----- Dataset content -----
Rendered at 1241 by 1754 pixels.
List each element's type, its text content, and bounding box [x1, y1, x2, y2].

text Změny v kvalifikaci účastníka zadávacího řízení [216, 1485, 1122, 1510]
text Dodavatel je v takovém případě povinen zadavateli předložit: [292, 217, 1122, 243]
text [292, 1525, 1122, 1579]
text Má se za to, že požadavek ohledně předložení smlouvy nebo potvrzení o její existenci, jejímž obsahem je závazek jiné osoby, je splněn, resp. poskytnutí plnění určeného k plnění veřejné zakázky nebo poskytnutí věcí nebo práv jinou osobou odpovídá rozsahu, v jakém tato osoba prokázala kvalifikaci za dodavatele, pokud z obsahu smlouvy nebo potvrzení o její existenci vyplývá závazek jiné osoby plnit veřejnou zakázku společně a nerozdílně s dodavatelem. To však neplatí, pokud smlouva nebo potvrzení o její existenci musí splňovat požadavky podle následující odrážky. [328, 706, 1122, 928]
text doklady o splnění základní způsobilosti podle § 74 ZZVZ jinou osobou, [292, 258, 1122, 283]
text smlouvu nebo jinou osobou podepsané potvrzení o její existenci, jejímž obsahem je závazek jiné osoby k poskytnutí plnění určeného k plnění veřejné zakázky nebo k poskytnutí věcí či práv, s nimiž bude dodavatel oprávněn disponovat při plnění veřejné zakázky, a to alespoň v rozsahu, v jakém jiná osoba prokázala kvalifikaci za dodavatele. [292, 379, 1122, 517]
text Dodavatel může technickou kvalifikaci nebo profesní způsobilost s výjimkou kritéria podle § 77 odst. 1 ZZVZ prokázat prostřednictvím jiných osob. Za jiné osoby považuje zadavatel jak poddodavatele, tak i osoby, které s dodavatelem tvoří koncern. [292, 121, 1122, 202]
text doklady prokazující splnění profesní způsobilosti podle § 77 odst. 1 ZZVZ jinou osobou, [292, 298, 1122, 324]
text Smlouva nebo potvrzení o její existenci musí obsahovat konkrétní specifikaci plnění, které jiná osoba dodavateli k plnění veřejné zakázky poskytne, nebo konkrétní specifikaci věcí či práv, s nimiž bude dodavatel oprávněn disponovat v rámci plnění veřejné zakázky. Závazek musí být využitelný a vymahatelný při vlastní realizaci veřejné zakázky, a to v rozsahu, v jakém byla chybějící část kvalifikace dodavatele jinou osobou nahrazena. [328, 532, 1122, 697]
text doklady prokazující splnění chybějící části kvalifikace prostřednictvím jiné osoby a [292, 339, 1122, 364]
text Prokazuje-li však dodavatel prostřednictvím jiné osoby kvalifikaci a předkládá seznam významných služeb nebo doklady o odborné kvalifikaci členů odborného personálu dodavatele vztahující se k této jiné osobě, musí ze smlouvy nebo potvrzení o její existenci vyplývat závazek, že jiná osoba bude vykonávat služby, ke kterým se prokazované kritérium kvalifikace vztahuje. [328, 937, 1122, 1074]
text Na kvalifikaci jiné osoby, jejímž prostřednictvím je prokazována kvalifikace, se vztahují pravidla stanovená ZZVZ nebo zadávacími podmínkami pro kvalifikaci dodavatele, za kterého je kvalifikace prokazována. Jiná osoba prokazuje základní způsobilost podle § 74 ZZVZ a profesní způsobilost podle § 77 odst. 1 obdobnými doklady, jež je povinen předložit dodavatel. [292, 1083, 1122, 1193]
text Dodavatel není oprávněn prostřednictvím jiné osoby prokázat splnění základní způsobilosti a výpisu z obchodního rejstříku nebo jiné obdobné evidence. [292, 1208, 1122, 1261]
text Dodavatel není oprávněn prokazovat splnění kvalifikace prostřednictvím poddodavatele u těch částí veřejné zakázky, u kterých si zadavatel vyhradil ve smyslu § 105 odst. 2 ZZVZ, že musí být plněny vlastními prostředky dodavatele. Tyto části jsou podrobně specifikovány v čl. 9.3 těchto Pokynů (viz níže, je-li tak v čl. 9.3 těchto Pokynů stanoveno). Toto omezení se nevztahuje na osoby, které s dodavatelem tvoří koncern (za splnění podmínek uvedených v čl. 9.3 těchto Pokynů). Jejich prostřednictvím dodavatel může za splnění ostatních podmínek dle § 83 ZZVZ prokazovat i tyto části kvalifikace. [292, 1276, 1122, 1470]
-----
**Task to carry out:** Make a verbatim copy of each record.

**Solution for this task:**
Rendered at 1241 by 1754 pixels.
List each element's type, its text content, and bounding box [x1, y1, x2, y2].

text Změny v kvalifikaci účastníka zadávacího řízení [216, 1485, 1122, 1510]
text Dodavatel je v takovém případě povinen zadavateli předložit: [292, 217, 1122, 243]
text [292, 1525, 1122, 1579]
text Má se za to, že požadavek ohledně předložení smlouvy nebo potvrzení o její existenci, jejímž obsahem je závazek jiné osoby, je splněn, resp. poskytnutí plnění určeného k plnění veřejné zakázky nebo poskytnutí věcí nebo práv jinou osobou odpovídá rozsahu, v jakém tato osoba prokázala kvalifikaci za dodavatele, pokud z obsahu smlouvy nebo potvrzení o její existenci vyplývá závazek jiné osoby plnit veřejnou zakázku společně a nerozdílně s dodavatelem. To však neplatí, pokud smlouva nebo potvrzení o její existenci musí splňovat požadavky podle následující odrážky. [328, 706, 1122, 928]
text doklady o splnění základní způsobilosti podle § 74 ZZVZ jinou osobou, [292, 258, 1122, 283]
text smlouvu nebo jinou osobou podepsané potvrzení o její existenci, jejímž obsahem je závazek jiné osoby k poskytnutí plnění určeného k plnění veřejné zakázky nebo k poskytnutí věcí či práv, s nimiž bude dodavatel oprávněn disponovat při plnění veřejné zakázky, a to alespoň v rozsahu, v jakém jiná osoba prokázala kvalifikaci za dodavatele. [292, 379, 1122, 517]
text Dodavatel může technickou kvalifikaci nebo profesní způsobilost s výjimkou kritéria podle § 77 odst. 1 ZZVZ prokázat prostřednictvím jiných osob. Za jiné osoby považuje zadavatel jak poddodavatele, tak i osoby, které s dodavatelem tvoří koncern. [292, 121, 1122, 202]
text doklady prokazující splnění profesní způsobilosti podle § 77 odst. 1 ZZVZ jinou osobou, [292, 298, 1122, 324]
text Smlouva nebo potvrzení o její existenci musí obsahovat konkrétní specifikaci plnění, které jiná osoba dodavateli k plnění veřejné zakázky poskytne, nebo konkrétní specifikaci věcí či práv, s nimiž bude dodavatel oprávněn disponovat v rámci plnění veřejné zakázky. Závazek musí být využitelný a vymahatelný při vlastní realizaci veřejné zakázky, a to v rozsahu, v jakém byla chybějící část kvalifikace dodavatele jinou osobou nahrazena. [328, 532, 1122, 697]
text doklady prokazující splnění chybějící části kvalifikace prostřednictvím jiné osoby a [292, 339, 1122, 364]
text Prokazuje-li však dodavatel prostřednictvím jiné osoby kvalifikaci a předkládá seznam významných služeb nebo doklady o odborné kvalifikaci členů odborného personálu dodavatele vztahující se k této jiné osobě, musí ze smlouvy nebo potvrzení o její existenci vyplývat závazek, že jiná osoba bude vykonávat služby, ke kterým se prokazované kritérium kvalifikace vztahuje. [328, 937, 1122, 1074]
text Na kvalifikaci jiné osoby, jejímž prostřednictvím je prokazována kvalifikace, se vztahují pravidla stanovená ZZVZ nebo zadávacími podmínkami pro kvalifikaci dodavatele, za kterého je kvalifikace prokazována. Jiná osoba prokazuje základní způsobilost podle § 74 ZZVZ a profesní způsobilost podle § 77 odst. 1 obdobnými doklady, jež je povinen předložit dodavatel. [292, 1083, 1122, 1193]
text Dodavatel není oprávněn prostřednictvím jiné osoby prokázat splnění základní způsobilosti a výpisu z obchodního rejstříku nebo jiné obdobné evidence. [292, 1208, 1122, 1261]
text Dodavatel není oprávněn prokazovat splnění kvalifikace prostřednictvím poddodavatele u těch částí veřejné zakázky, u kterých si zadavatel vyhradil ve smyslu § 105 odst. 2 ZZVZ, že musí být plněny vlastními prostředky dodavatele. Tyto části jsou podrobně specifikovány v čl. 9.3 těchto Pokynů (viz níže, je-li tak v čl. 9.3 těchto Pokynů stanoveno). Toto omezení se nevztahuje na osoby, které s dodavatelem tvoří koncern (za splnění podmínek uvedených v čl. 9.3 těchto Pokynů). Jejich prostřednictvím dodavatel může za splnění ostatních podmínek dle § 83 ZZVZ prokazovat i tyto části kvalifikace. [292, 1276, 1122, 1470]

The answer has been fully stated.